Requirement: Find all lines below containing the string "thumb" and return them.

Records for the exercise:
"""
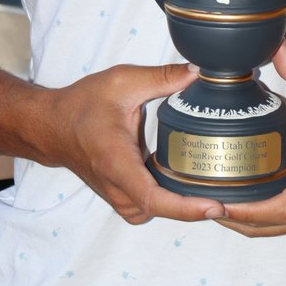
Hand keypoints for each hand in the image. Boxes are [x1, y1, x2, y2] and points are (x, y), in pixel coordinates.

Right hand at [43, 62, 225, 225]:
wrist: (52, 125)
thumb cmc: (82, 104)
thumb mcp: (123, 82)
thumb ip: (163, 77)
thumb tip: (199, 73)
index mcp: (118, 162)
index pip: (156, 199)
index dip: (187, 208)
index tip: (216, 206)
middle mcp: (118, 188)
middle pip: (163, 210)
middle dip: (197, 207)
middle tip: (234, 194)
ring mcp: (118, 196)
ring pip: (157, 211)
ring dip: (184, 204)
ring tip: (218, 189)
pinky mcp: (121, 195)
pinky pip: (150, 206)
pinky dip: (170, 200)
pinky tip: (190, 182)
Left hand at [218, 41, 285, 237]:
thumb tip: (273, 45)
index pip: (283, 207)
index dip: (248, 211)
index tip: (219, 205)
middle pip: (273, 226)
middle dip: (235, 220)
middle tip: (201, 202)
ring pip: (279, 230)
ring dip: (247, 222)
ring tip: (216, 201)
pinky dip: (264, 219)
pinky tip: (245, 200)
"""
"""
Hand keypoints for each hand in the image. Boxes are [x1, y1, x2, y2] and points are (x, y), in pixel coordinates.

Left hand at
"""
Exercise result:
thumb cmc: (82, 104)
thumb mcp: (123, 82)
thumb ip: (163, 77)
thumb tip: (199, 73)
thumb tip: (273, 45)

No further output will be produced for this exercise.